De outra parte, é preciso ainda que tenha existido uma mudança de “status” com relação ao procedimento licitatório, de modo a se atender ao requisito do fato superveniente.

Ora, impende, pois, considerar, que se a Administração instaurou a licitação, chegando até o seu regular término, isso ocorreu em razão da necessidade administrativa que está a atender o interesse público. Posteriormente, em razão da incidência de um fato superveniente, algo aconteceu, de modo que o procedimento não mais está a atender as necessidades da Administração.

Para melhor explicarmos esses condicionantes, tomemos um exemplo de ordem prática.

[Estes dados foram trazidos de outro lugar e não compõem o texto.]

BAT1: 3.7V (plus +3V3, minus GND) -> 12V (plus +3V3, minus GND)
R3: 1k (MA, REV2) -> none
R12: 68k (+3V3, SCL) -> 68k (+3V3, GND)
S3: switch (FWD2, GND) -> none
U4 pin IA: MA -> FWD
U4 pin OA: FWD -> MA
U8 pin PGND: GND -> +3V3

Suponhamos que a Administração instaurou uma licitação para aquisição de computadores. Após o seu regular término, e quando submetida ao ato de controle pela autoridade superior, constata-se que a Administração recebeu uma doação de computadores. Ora, nessa situação, há que ser perceber que o “status” da licitação alterou-se. O procedimento nasceu fundado em uma necessidade administrativa, que hoje não mais existe, em razão da doação recebida. Por conta disso, impõe-se a revogação da licitação, devendo obrigatoriamente a Administração expor todas as suas razões de forma justificada e comprovada.

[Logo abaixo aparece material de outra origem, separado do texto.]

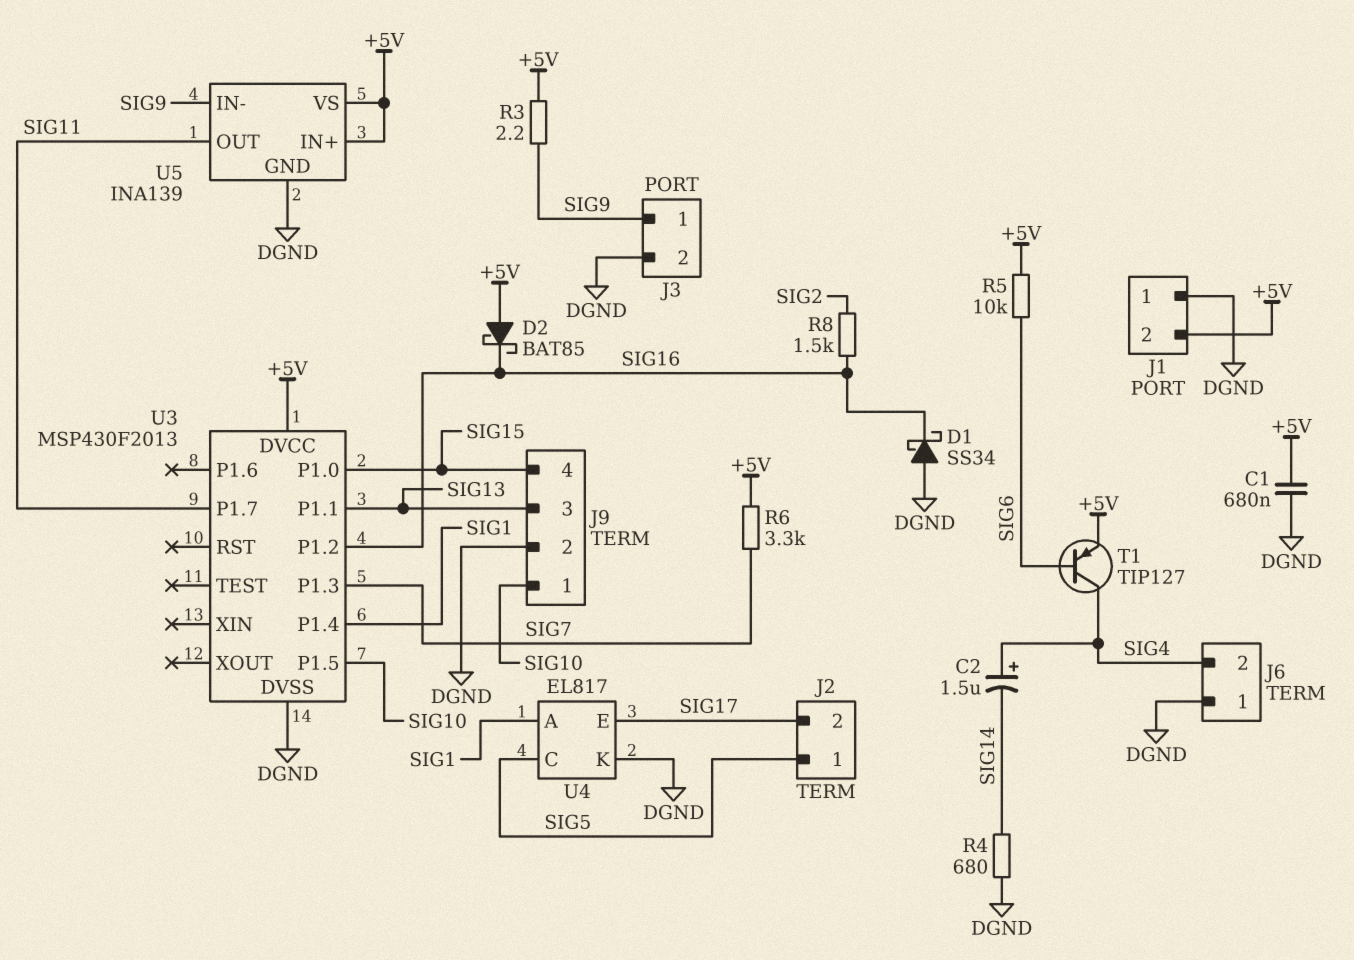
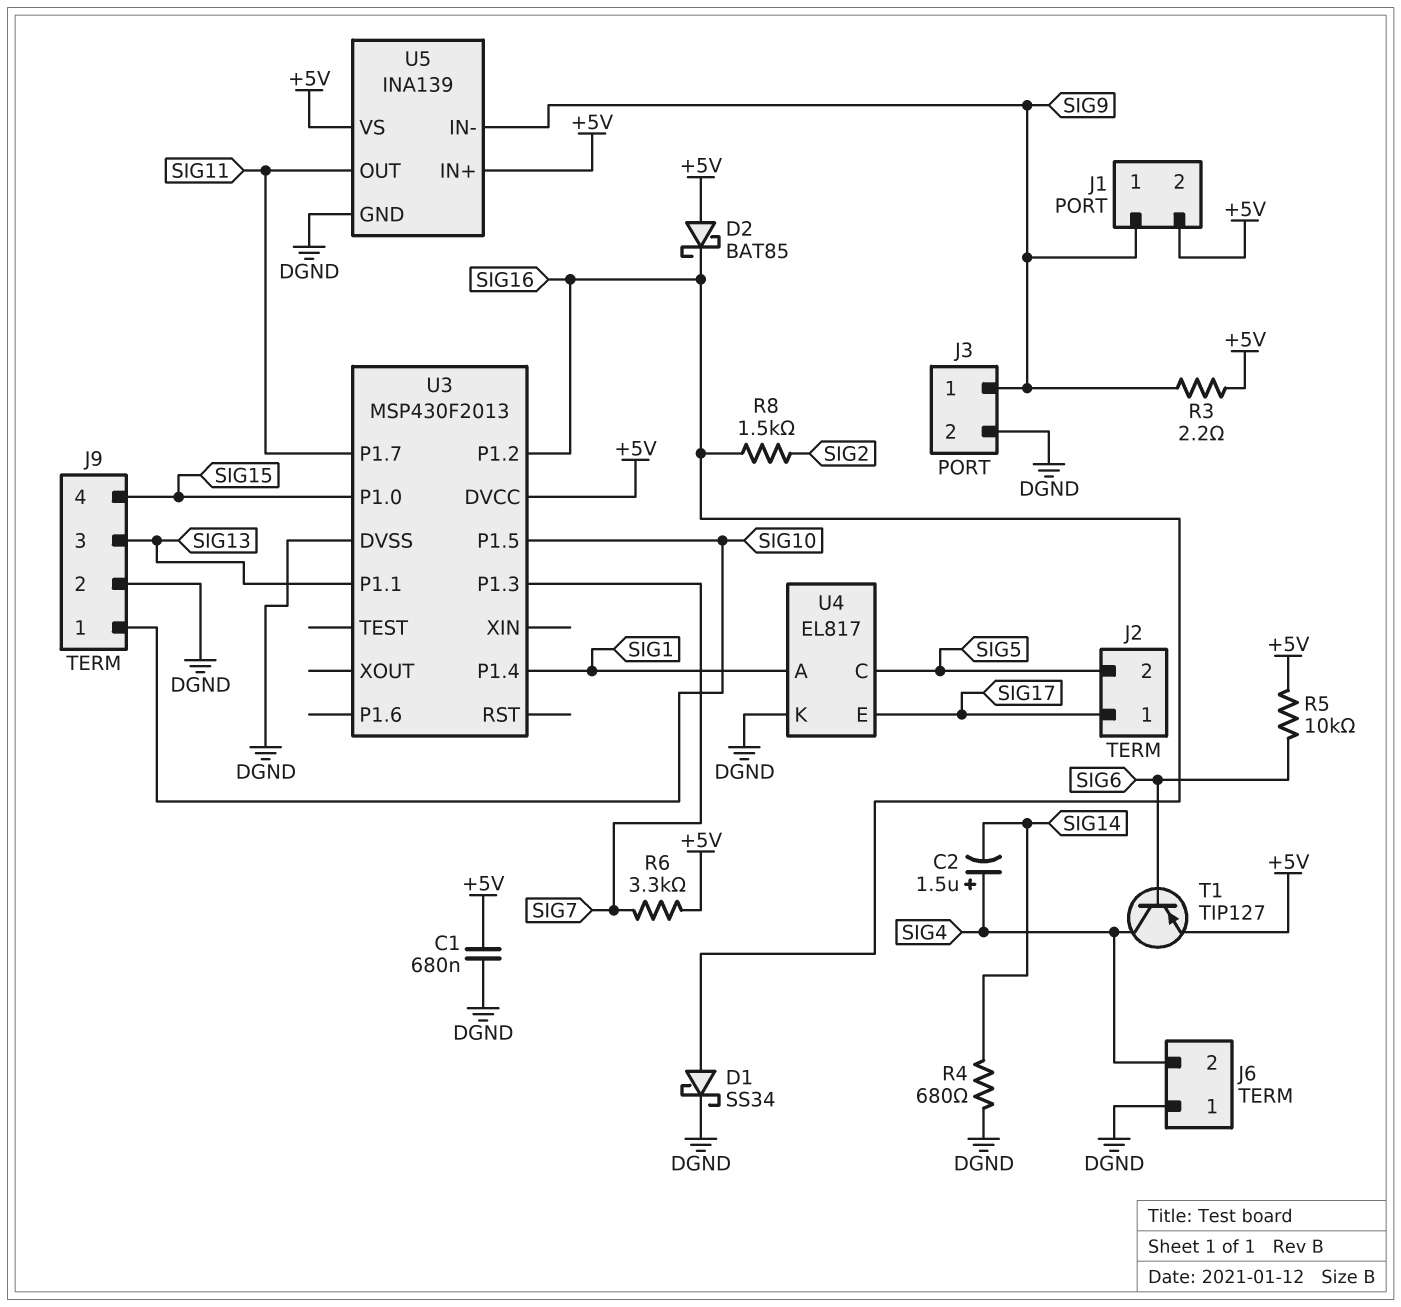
D1: schottky SS34 (A DGND, K SIG16) -> schottky SS34 (A SIG16, K DGND)
J1 pin 1: DGND -> SIG9
J2 pin 1: SIG5 -> SIG17
J2 pin 2: SIG17 -> SIG5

Anote-se, ainda, que o ato revocatório se, de alguma forma, implicar em prejuízos ao licitante, cabível será a indenização, com sustentáculo no art. 37, § 6.º da Constituição Federal.

Fácil é concluir, portanto, que a revogação não pode se realizar ao livre talante do Administrador, na medida em que rígidos e sérios são os seus pressupostos.

O art. 49, § 3.º, da Lei 8.666/93, dispõe que no desfazimento da licitação fica assegurado o contraditório e a ampla defesa.

Devemos entender por desfazimento da licitação a hipótese de revogação ou anulação contemplada no “caput” do dispositivo legal invocado. Estamos a dizer, portanto, que nada impede, observados os requisitos da Lei, que a licitação seja revogada ou anulada.

Porém, não pode mais a Administração anular ou revogar os seus procedimentos, sem ouvir previamente o licitante, por força do art. 5.º, inciso LV de nossa Constituição Federal, que trouxe, mais do que em boa hora, a imperiosa observância do princípio do contraditório e da ampla defesa.

O Supremo Tribunal de Justiça, há muito,  já decidiu em Recurso Ordinário em Mandado de Segurança – 1998/0033377-0 que “A anulação ou revogação de processo licitatório deve ser precedida de oportunidade de defesa, exigindo-se plena justificação, sob pena de ferimento às garantias constitucionais de ampla defesa e do contraditório. Recursos Providos”.

É de hialina clareza que contraditório e ampla defesa não se confunde, pois, com direito a recurso administrativo. O exercício da ampla defesa deve ser prévio, antes do ato revocatório ou anulatório. Após a decisão, na  hipótese de anulação ou revogação, caberá o competente recurso administrativo, na forma do que dispõe o art. 109, I, “c” da lei 8.666/93.

Por oportuno, cumpre-nos salientar ainda, que a observância do princípio do contraditório e da ampla defesa não pode se resumir ao cumprimento de uma mera formalidade. O princípio do contraditório e da ampla defesa impõe à Administração o dever de ofertar ao licitante reais chances de expor o seu ponto de vista, de modo a exercitar plenamente o seu direito de defesa, como uma das formas de concretização do Estado Democrático de Direito.